## WHAT YOU ARE ASKED TO DO
From first line to last, give the records again word for word and omit the pictures.

## SOURCE MATERIAL
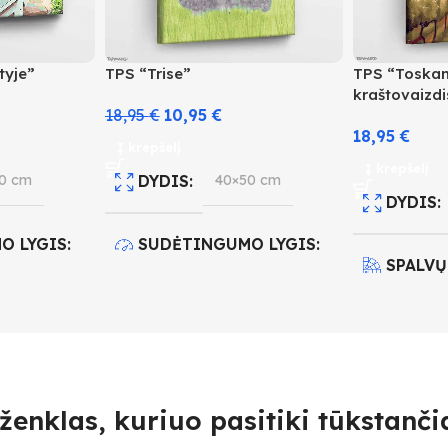
tyje”
TPS “Trise”
TPS “Toska
kraštovaizdi
18,95
€
10,95
€
18,95
€
Į krepšelį
Į krepšelį
0 cm
DYDIS
40×50 cm
DYDIS
O LYGIS
SUDĖTINGUMO LYGIS
SPALVŲ
4
SUDĖT
IS
23
SPALVŲ KIEKIS
28
4
ženklas, kuriuo pasitiki tūkstančia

## ANSWER
tyje”
TPS “Trise”
TPS “Toska
kraštovaizdi
18,95
€
10,95
€
18,95
€
Į krepšelį
Į krepšelį
0 cm
DYDIS
40×50 cm
DYDIS
O LYGIS
SUDĖTINGUMO LYGIS
SPALVŲ
4
SUDĖT
IS
23
SPALVŲ KIEKIS
28
4
ženklas, kuriuo pasitiki tūkstančia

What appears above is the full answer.